Rassegna “Un Concerto al mese…”
24 February 2019
The musical duel was common practice in the Baroque. In a period in which musicians had to recourse to the protection and support of noble patrons, and nourish their personal prestige, it was a precious opportunity for professional display of technical, improvisational and expressive skills. The Arma Bianca: keyboards, harpsichord, organ, violin or the refined compositional mastery. When Bononcini arrived in London in 1720, by express invitation of Richard Boyle, Count of Burlington, his fame as a composer of Works in Europe was already consolidated. Welcomed as a composer in the prestigious Royal Academy of Music, he managed to overcome Handel himself in the representation number of his theatrical works and his presence in Londo, between 1721-24, was a real triumph. The real physical duel never happened, but the favour that the public reserved to this Italian in London aroused a subtle but powerful dispute between the opposing factions, among the paladins of the strong and magniloquent style of Handel, supported by the Family Reale, and the descriptive, melodic and filigree style of Bononcini, protected by the Duke of Marlborough. The comparison ended ten years later, however, at the death of Bononcini's patron, who could no longer count on strong social support.
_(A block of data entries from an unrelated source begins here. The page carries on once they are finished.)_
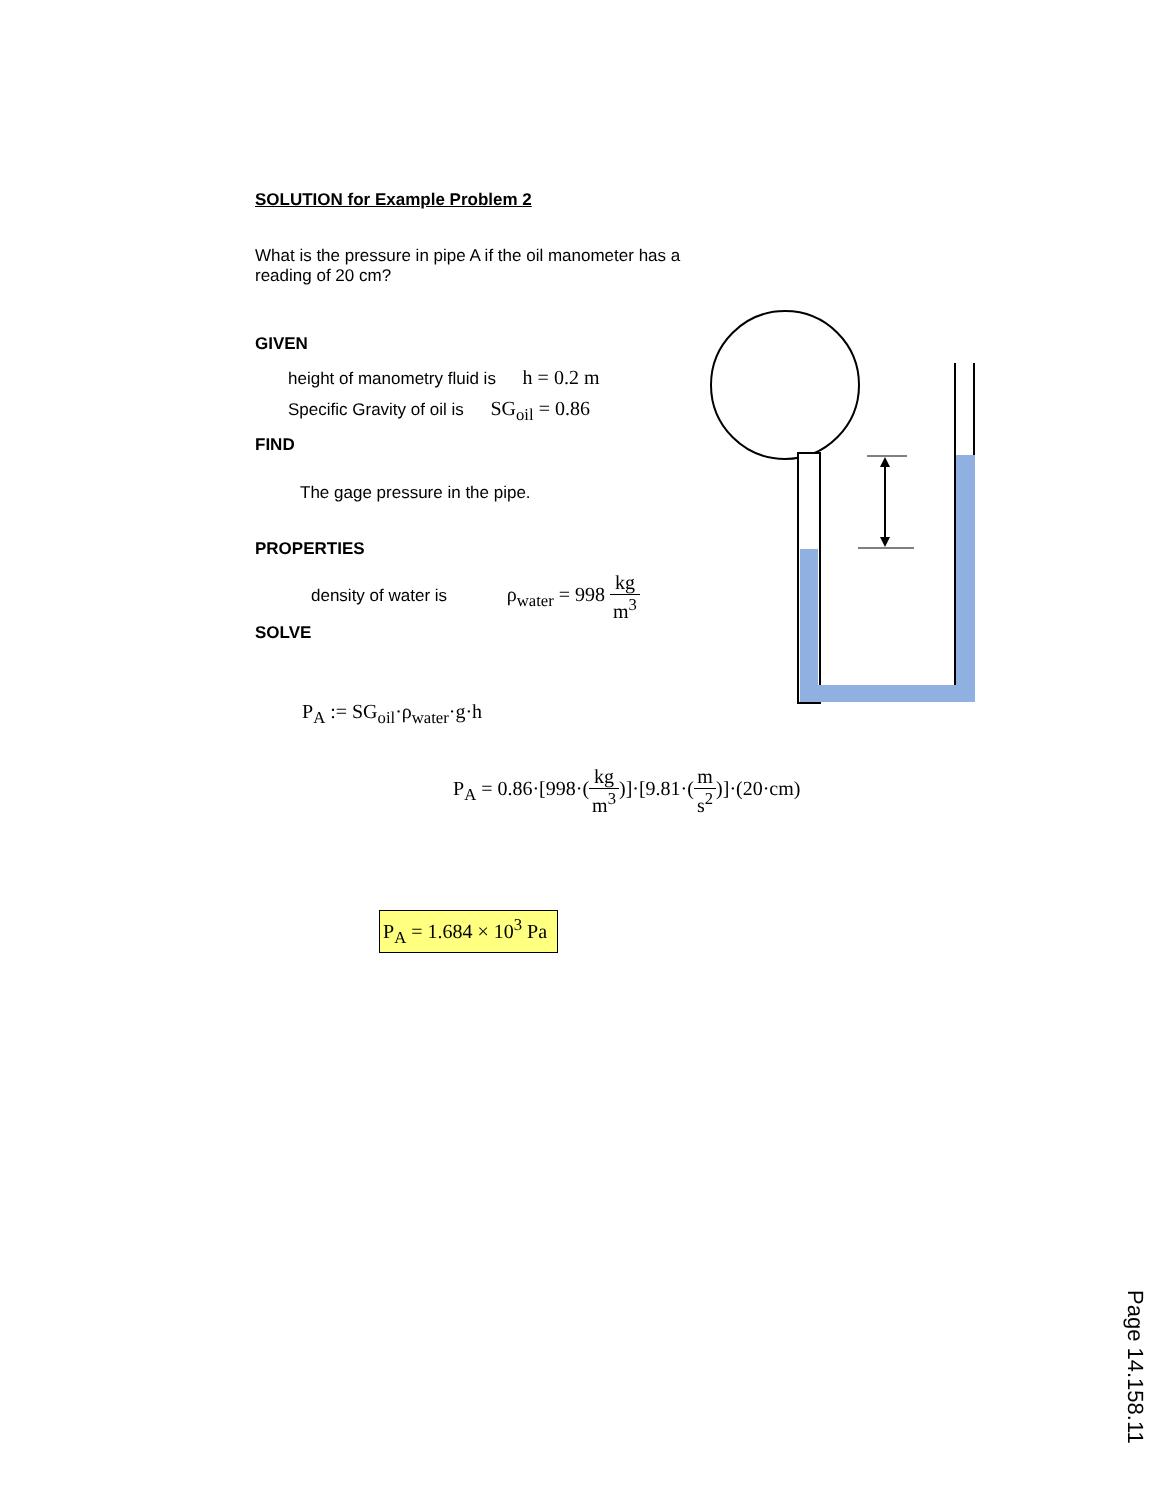SOLUTION for Example Problem 2
What is the pressure in pipe A if the oil manometer has a reading of 20 cm?
GIVEN
height of manometry fluid is h = 0.2 m
Specific Gravity of oil is SG<sub>oil</sub> = 0.86
FIND
The gage pressure in the pipe.
PROPERTIES
density of water is ρ<sub>water</sub> = 998 kg m<sup>3</sup>
SOLVE
P<sub>A</sub> := SG<sub>oil</sub>·ρ<sub>water</sub>·g·h
P<sub>A</sub> = 0.86·[998·(kg m<sup>3</sup>)]·[9.81·(m s<sup>2</sup>)]·(20·cm)
P<sub>A</sub> = 1.684 × 10<sup>3</sup> Pa
Page 14.158.11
Shortly thereafter, a suspicion of plagiarism caused his definitive defeat in English soil. Let's imagine therefore to ideally recreate the musical atmosphere of the eighteenth century in London and read the evening's program as a reconstruction of a musical duel between Bononcini and Handel, an opportunity to compare the expressive figures of the two composers who faced (and often imitated) in London of the first quarter of the eighteenth century.